– Кроме Серого никого. А там никого, кстати, и не было. А ты была?
– Да я всегда добренький, ты просто не замечаешь.
– Я пел. Я классе в пятом, что ли, пел на утреннике в честь Седьмого ноября, точно. Про коричневую пуговку.
Я торопливо, хоть и со скрипом, переключился обратно на репетицию – и тут же скрип исчез, потому что на сцене начались совсем недетские шутки. Иван-дурак неприлично, растопыренными пальцами и ширинкой вперед, крутился вокруг дочки Бабы-яги, а та, крутя пальцем у щеки, то поигрывала бровками, то вдруг нависала над Иваном, почти попадая в его ладони разными интересными местами, и басовито рычала лозунги на какие-то совсем левые темы.
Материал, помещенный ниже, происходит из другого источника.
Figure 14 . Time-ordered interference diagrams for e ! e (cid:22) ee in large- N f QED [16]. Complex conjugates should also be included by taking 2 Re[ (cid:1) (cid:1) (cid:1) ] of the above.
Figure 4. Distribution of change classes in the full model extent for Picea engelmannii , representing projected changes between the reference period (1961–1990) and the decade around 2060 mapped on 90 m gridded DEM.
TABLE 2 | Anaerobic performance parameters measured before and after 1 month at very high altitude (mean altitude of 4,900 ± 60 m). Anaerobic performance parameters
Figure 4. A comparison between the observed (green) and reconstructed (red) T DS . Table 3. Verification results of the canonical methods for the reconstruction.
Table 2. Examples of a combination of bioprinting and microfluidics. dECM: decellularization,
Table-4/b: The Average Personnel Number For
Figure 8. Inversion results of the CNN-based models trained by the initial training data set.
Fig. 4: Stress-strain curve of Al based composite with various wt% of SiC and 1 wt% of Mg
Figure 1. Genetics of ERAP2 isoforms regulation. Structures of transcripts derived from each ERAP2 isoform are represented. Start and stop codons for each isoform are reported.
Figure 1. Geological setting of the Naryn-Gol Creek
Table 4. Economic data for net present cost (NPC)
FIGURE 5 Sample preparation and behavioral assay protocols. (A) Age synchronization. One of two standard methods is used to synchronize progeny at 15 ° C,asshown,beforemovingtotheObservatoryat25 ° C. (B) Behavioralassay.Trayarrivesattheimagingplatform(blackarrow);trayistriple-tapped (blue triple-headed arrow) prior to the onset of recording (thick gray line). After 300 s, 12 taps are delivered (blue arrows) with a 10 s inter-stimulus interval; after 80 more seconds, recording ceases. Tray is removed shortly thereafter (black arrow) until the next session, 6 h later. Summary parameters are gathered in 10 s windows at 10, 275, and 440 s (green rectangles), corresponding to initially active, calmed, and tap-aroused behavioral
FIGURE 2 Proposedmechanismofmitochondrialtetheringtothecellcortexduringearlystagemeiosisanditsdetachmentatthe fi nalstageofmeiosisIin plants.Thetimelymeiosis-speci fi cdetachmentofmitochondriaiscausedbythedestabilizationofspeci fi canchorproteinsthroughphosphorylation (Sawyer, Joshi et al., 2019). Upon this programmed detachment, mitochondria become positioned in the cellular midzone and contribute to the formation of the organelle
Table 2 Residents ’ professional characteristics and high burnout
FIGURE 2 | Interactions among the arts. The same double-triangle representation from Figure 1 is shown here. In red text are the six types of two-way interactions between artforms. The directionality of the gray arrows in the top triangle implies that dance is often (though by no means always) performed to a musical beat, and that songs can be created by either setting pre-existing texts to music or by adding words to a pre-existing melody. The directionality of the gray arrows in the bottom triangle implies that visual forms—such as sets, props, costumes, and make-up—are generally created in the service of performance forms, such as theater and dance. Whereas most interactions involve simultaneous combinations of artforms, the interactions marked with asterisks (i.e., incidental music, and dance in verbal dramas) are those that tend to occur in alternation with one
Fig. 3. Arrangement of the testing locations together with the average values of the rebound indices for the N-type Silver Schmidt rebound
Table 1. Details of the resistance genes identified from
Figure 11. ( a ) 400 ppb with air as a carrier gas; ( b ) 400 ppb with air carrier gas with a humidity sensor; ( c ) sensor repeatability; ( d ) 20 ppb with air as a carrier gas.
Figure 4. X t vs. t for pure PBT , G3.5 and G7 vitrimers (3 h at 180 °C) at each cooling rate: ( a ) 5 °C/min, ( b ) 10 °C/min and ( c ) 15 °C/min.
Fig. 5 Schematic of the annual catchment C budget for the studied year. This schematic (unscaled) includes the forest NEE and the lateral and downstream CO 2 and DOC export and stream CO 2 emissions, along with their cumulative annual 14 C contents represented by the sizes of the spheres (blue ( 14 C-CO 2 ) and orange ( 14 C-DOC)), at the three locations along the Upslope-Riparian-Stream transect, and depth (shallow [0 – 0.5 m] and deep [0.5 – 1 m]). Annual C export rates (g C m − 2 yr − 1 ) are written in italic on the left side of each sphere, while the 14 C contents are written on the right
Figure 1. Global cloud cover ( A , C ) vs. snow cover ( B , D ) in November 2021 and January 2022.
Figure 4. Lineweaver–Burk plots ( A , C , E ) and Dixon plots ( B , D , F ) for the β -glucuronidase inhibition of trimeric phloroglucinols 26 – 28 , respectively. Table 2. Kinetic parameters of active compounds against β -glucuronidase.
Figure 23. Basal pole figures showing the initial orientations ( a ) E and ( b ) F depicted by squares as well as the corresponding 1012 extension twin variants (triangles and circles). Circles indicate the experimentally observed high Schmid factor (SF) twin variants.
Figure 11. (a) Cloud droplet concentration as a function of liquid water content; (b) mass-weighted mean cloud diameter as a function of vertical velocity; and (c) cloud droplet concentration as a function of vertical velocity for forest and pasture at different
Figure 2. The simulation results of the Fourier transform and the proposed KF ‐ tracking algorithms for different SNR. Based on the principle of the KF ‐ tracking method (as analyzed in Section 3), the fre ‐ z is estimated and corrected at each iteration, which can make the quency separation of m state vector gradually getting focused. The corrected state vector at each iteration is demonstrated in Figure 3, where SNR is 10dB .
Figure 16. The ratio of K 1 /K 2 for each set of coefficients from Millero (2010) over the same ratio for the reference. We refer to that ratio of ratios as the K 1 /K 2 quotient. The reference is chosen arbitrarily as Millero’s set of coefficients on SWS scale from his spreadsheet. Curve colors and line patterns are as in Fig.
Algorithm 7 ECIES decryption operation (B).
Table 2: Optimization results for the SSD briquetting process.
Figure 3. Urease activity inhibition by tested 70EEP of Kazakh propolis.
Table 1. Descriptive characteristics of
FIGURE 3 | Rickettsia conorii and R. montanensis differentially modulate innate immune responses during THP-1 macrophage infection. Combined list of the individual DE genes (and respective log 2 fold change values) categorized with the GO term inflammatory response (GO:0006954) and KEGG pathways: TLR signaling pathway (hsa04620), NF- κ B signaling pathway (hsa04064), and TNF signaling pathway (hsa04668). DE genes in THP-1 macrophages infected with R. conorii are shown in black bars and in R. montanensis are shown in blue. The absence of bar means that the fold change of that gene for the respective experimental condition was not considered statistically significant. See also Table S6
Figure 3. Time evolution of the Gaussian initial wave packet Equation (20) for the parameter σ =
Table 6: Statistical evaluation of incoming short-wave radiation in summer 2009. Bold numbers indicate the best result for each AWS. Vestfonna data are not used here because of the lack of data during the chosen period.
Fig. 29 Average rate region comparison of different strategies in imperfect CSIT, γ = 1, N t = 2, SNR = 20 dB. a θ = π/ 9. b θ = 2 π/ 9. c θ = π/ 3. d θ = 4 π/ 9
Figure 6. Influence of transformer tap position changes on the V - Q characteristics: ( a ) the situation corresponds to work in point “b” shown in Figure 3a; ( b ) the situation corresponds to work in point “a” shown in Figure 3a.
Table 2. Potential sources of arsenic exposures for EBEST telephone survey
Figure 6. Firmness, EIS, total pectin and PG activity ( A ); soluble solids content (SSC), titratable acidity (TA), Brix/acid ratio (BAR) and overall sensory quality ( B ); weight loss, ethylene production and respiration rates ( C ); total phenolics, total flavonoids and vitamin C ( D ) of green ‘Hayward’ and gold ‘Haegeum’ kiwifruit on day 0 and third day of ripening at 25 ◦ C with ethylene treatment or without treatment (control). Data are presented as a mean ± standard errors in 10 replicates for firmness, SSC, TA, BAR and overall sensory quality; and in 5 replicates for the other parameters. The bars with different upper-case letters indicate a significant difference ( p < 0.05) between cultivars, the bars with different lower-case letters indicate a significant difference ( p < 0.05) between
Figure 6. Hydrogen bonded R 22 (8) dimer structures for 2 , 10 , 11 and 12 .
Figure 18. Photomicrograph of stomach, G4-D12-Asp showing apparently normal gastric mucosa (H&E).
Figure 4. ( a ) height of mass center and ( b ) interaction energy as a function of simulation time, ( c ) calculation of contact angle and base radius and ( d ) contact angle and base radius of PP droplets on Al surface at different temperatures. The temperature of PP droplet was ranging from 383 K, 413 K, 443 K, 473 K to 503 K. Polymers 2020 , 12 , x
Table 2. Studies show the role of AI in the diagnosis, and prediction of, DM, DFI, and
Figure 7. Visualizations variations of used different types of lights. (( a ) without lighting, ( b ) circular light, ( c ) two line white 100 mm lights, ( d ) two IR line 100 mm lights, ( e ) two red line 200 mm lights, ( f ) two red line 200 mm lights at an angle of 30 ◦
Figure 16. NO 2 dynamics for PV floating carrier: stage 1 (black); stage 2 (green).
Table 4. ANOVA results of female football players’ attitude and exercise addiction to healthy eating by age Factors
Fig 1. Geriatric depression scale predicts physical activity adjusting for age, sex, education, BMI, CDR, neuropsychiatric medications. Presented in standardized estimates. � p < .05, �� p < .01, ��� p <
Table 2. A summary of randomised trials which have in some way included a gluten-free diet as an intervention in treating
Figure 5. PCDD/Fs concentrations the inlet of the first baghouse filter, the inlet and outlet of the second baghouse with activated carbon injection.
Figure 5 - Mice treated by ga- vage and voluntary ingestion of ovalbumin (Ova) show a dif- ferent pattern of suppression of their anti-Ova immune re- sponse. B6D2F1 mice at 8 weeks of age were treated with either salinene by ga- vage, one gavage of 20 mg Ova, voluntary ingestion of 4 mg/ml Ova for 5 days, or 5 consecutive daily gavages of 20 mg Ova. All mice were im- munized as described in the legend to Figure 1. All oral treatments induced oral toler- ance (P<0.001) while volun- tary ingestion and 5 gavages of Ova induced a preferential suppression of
Зрелище было довольно ржачным, но ржать я не мог, потому что дочку Бабы-яги играла Танька.
Я встал и осторожно вышел из класса. Никто меня не окликнул, а Марина Михайловна вроде и не заметила. Она стояла, уперевшись лбом в доску и сомкнув мокрые ресницы. Со спины не было видно, что мокрые и что уперлась она высоким чистым лбом в разводы на пахнущей тряпкой доске.
– Да сорок третий, по ходу, – сказал я, прислушиваясь.